Only for massive particles, you can express ##\vec{p}## in terms of ##\vec{v}=\vec{p}/E## since only then ##|\vec{v}|<1## and only then you can write
$$E^2-\vec{p}^2=E^2(1-\vec{v}^2)=m^2 \; \Rightarrow \; E=\frac{m}{\sqrt{1-\vec{v}^2}}$$
and
$$\vec{p}=E \vec{v}=\frac{m \vec{v}}{\sqrt{1-\vec{v}^2}}.$$
That's why massive particles have always a speed less than the speed of light with respect to any inertial frame of reference, and that's why for massless particles you cannot express ##E## and ##\vec{p}## in terms of the speed, because it's always 1 (i.e., it's always moving with the speed of light).
It turns also out that in another respect it's not so trivial to derive the properties of massless particles from those of massive particles letting the mass go to zero: Besides having a momentum, quantum particles also have a spin. For massive relativistic particles the spin is pretty similar to the spin within non-relativstic quantum mechanics. It's only no longer commuting with ##\vec{p}##, and thus it becomes a bit more complicated to handle.

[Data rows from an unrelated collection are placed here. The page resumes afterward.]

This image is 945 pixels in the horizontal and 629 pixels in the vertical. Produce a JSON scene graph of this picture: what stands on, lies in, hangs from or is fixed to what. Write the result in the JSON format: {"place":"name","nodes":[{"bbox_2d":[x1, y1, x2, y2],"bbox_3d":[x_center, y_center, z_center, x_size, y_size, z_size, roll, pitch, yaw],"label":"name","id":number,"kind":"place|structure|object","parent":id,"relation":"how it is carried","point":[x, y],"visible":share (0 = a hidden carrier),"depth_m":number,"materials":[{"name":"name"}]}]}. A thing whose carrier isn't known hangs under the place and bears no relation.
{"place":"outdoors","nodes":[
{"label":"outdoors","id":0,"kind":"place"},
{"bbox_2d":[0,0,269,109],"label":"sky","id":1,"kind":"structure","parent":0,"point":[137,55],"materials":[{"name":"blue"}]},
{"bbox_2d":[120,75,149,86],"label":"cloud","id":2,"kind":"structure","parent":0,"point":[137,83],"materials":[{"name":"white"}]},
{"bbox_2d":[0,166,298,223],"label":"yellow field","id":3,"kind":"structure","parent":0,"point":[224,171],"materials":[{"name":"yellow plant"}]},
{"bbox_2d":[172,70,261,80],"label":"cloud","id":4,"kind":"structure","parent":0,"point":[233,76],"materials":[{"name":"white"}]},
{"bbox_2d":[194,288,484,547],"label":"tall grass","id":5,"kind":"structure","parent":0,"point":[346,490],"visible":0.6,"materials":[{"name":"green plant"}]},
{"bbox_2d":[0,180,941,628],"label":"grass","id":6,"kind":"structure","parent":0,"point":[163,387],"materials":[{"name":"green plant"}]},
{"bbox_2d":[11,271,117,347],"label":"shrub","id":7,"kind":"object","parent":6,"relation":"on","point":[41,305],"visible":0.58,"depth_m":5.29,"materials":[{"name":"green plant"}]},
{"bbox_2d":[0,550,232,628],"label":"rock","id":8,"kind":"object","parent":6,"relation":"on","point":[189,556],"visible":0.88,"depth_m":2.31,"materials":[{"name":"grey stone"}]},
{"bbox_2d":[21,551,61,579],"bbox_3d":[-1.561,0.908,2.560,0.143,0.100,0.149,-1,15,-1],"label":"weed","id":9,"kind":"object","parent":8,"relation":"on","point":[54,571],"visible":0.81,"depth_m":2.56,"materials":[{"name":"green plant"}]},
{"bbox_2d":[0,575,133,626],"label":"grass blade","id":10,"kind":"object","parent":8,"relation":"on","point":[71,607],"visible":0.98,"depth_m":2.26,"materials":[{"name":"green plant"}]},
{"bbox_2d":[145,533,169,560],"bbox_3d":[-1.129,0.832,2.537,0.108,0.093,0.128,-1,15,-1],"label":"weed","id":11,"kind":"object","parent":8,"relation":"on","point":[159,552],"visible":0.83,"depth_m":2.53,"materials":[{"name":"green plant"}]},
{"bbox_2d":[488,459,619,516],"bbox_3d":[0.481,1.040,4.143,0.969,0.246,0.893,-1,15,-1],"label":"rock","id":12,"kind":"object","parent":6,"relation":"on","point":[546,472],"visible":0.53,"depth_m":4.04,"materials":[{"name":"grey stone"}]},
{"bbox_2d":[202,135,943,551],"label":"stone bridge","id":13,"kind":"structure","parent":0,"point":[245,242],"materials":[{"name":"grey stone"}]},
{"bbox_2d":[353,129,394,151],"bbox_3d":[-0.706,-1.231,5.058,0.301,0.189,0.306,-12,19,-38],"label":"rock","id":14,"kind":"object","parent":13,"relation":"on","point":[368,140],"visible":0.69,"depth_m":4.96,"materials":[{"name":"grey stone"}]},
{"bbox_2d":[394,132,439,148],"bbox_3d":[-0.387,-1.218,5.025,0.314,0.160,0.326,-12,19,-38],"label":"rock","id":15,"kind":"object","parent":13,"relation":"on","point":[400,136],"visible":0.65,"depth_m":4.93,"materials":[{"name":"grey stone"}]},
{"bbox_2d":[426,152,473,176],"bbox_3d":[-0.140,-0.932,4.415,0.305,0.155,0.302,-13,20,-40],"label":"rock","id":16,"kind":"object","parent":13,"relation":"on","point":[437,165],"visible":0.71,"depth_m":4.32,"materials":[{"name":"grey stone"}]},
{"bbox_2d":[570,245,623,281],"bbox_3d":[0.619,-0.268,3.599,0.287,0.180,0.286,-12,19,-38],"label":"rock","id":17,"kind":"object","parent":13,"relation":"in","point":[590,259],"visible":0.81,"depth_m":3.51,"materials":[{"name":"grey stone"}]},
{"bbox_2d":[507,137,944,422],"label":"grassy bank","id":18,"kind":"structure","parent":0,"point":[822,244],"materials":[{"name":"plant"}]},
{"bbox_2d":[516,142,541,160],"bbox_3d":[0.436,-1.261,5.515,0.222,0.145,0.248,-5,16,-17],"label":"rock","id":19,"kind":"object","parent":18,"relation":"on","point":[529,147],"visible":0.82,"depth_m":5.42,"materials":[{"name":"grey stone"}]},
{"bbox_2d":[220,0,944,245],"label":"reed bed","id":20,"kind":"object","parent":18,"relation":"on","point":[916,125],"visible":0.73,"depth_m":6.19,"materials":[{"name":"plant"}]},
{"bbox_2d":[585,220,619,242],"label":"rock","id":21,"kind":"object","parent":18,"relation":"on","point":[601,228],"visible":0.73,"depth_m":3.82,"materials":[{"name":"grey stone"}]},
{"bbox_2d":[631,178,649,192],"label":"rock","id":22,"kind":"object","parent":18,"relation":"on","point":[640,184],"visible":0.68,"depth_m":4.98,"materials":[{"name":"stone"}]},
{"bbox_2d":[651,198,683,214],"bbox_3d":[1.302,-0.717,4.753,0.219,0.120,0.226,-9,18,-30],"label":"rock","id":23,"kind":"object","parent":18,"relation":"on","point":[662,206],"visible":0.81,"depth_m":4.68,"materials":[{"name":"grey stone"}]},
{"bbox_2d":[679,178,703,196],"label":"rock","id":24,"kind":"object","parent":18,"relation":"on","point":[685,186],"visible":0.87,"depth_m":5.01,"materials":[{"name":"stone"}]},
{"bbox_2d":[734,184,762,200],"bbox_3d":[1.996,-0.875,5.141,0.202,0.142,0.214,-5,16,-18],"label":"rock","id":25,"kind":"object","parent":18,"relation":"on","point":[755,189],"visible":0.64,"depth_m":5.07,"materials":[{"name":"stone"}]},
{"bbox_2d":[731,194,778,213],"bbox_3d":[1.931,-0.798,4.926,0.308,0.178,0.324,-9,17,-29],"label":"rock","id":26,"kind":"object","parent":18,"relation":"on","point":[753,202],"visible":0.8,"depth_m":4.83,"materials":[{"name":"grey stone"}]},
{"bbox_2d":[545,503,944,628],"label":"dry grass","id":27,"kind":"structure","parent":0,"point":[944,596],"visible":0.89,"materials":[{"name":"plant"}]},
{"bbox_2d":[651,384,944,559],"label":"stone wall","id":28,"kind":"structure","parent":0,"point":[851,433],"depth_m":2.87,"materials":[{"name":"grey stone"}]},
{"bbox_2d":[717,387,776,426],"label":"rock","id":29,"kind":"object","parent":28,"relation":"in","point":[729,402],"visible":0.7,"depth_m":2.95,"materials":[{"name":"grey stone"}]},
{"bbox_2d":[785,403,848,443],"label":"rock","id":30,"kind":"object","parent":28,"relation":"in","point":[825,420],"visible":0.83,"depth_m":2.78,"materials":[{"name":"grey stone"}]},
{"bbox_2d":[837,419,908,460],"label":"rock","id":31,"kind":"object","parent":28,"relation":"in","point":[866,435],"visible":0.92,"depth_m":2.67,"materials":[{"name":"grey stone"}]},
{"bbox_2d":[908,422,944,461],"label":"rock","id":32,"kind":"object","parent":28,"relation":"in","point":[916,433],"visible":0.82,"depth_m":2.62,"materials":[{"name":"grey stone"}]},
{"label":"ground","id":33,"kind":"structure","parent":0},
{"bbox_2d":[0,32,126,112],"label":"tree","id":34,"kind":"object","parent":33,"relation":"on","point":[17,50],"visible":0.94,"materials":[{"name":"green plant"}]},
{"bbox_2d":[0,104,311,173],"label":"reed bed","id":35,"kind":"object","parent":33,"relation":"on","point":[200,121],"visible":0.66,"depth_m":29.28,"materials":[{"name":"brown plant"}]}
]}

This drastically changes for massless particles. Massless particles indeed do not make sense in non-relativistic QM, because one can show that massless realizations of the Galilei group do not lead to a dynamical quantum description, which can be in any sense interpreted physically.
In relativisic QFT it makes, however, sense to have massless particles, but they behave a bit different than you naively think. If the spin of a massless particle is ##\geq 1##, and photons are described, by quantum fields leading to massless particles, with spin 1 (i.e., massless vector fields). These, are however special compared to the analogous case of massive vector fields.
First of all it turns out that there are only 2 instead of three spin-degrees of freedom, i.e., electromagnetic fields and their quanta, the photons, have only 2 and not three polarization degrees of freedom, which can be characterized as the total angular momentum component in direction of their momenta, i.e., the helicities, which can only take the values ##\pm 1## but not the value ##0## (as is the case for massive particles). Also for massless particles the helicity is an invariant under arbitrary Lorentz boosts, while for massive particles you can flip the sign of the helicity by transforming from one inertial reference frame to another. This is, because you can always move faster than the massive particle in the original frame, and in the corresponding more frame the helicity looks flipped in sign. This is impossible for massless particles, which move always with the speed of light, and thus you cannot overtake them with any other inertial reference frame, i.e., the helicities for massless particles don't change under Poincare transformations.
Finally, in this approach to relativistic QT via symmetry principles, you have to construct the position observable out of this formalism. As it turns out, this is no problem for massive particles (it's also no problem in non-relativistic QT to derive the position operators, which is no surprise, since in non-relativistic QT the particles must necessarily have a mass, as stated already above), but for massless particles with a spin ##\geq 1##, you cannot find such a position observable, and this implies that it doesn't make any sense at all to think about photons as simple massless classical point-particles, because photons by construction cannot in any clear physical way be localized at all.